WASHINGTON – Findings released last month from a first-ever comprehensive study on the use of electronic health records in the United States revealed that 24.9 percent of physicians use some form of loosely defined electronic health record systems. However, fewer than 10 percent employ what researchers define as “a system most likely to benefit patient care.”
The 81-page report, “Health Information Technology in the United States: The Information Base for Progress,” also showed that only 5 percent of hospitals use computerized physician order entry systems.
“These findings come as no surprise,” said Karen Bell, MD, director of the Office of Health IT Adoption, Office of the National Coordinator for Health Information Technology at the Department of Health and Human Services. “We’ve known this for a long time.”
Bell suggested it is unlikely the nation will achieve President Bush’s goal of electronic medical records for most Americans by 2014.
“The study does, however, set up an important baseline for assessing progress and a standard by which to measure healthcare IT implementation in future studies,” Bell said. In addition, major changes in the industry over the next several years could tip the rate of implementation closer to the 2014 goal, she noted.

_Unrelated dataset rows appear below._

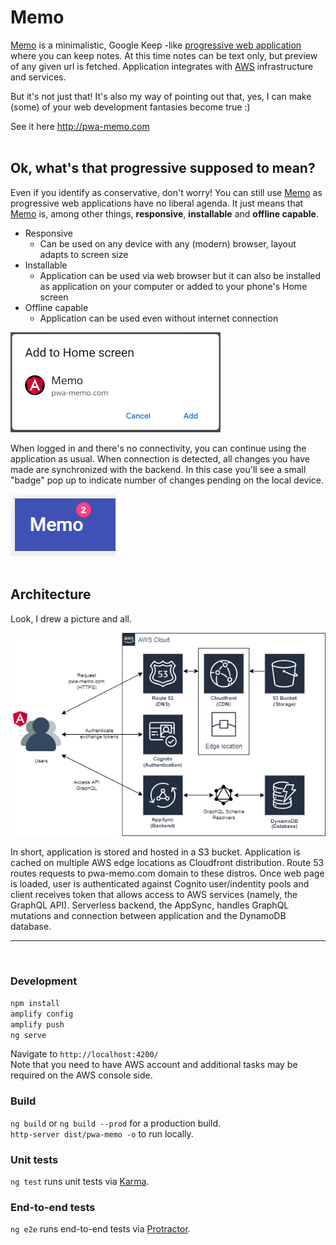 # Memo

[Memo](https://pwa-memo.com) is a minimalistic, Google Keep -like [progressive web application](https://web.dev/what-are-pwas) where you can keep notes. At this time notes can be text only, but preview of any given url is fetched. Application integrates with [AWS](https://aws.amazon.com) infrastructure and services.

But it's not just that! It's also my way of pointing out that, yes, I can make (some) of your web development fantasies become true :)

See it here http://pwa-memo.com
<br>
<br>

## Ok, what's that progressive supposed to mean?

Even if you identify as conservative, don't worry! You can still use [Memo](https://pwa-memo.com) as progressive web applications have no liberal agenda. It just means that [Memo](https://pwa-memo.com) is, among other things, **responsive**, **installable** and **offline capable**.

- Responsive
  - Can be used on any device with any (modern) browser, layout adapts to screen size
- Installable
  - Application can be used via web browser but it can also be installed as application on your computer or added to your phone's Home screen
- Offline capable
  - Application can be used even without internet connection

![add-to-home-screen](/readme-images/add-to-home-screen.png)

When logged in and there's no connectivity, you can continue using the application as usual. When connection is detected, all changes you have made are synchronized with the backend. In this case you'll see a small "badge" pop up to indicate number of changes pending on the local device.

![offline-queue](/readme-images/offline-queue.png)
<br>
<br>

## Architecture

Look, I drew a picture and all.

![architecture](/readme-images/architecture.png?raw=true)

In short, application is stored and hosted in a S3 bucket. Application is cached on multiple AWS edge locations as Cloudfront distribution. Route 53 routes requests to pwa-memo.com domain to these distros. Once web page is loaded, user is authenticated against Cognito user/indentity pools and client receives token that allows access to AWS services (namely, the GraphQL API). Serverless backend, the AppSync, handles GraphQL mutations and connection between application and the DynamoDB database.

<hr>
<br>

### Development

`npm install`<br>
`amplify config`<br>
`amplify push`<br>
`ng serve`

Navigate to `http://localhost:4200/`<br>
Note that you need to have AWS account and additional tasks may be required on the AWS console side.

### Build

`ng build` or `ng build --prod` for a production build.<br>
`http-server dist/pwa-memo -o` to run locally.

### Unit tests

`ng test` runs unit tests via [Karma](https://karma-runner.github.io).

### End-to-end tests

`ng e2e` runs end-to-end tests via [Protractor](http://www.protractortest.org/).

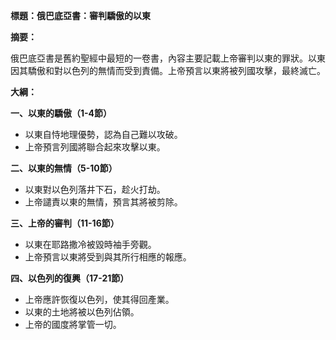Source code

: **標題：俄巴底亞書：審判驕傲的以東**

**摘要：**

俄巴底亞書是舊約聖經中最短的一卷書，內容主要記載上帝審判以東的罪狀。以東因其驕傲和對以色列的無情而受到責備。上帝預言以東將被列國攻擊，最終滅亡。

**大綱：**

**一、以東的驕傲（1-4節）**
* 以東自恃地理優勢，認為自己難以攻破。
* 上帝預言列國將聯合起來攻擊以東。

**二、以東的無情（5-10節）**
* 以東對以色列落井下石，趁火打劫。
* 上帝譴責以東的無情，預言其將被剪除。

**三、上帝的審判（11-16節）**
* 以東在耶路撒冷被毀時袖手旁觀。
* 上帝預言以東將受到與其所行相應的報應。

**四、以色列的復興（17-21節）**
* 上帝應許恢復以色列，使其得回產業。
* 以東的土地將被以色列佔領。
* 上帝的國度將掌管一切。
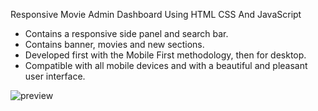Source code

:  Responsive Movie Admin Dashboard Using HTML CSS And JavaScript
- Contains a responsive side panel and search bar.
- Contains banner, movies and new sections.
- Developed first with the Mobile First methodology, then for desktop.
- Compatible with all mobile devices and with a beautiful and pleasant user interface.

![preview](https://github.com/sajidasghar/responsive-movie-dashboard/assets/152764869/d8f31582-7e10-449f-849f-af36751ebd59)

Ashish Jha, MD, a researcher on the project and assistant professor at Harvard School of Public Health, said hospitals cite two main reasons for not adopting EHR systems: expense and disruption to care during implementation.
Aside from costs, the study revealed several additional barriers to EHR adoption, including fear of legal burdens, technical concerns about use and the fear that systems could become obsolete too quickly through vendor mergers or technology upgrades.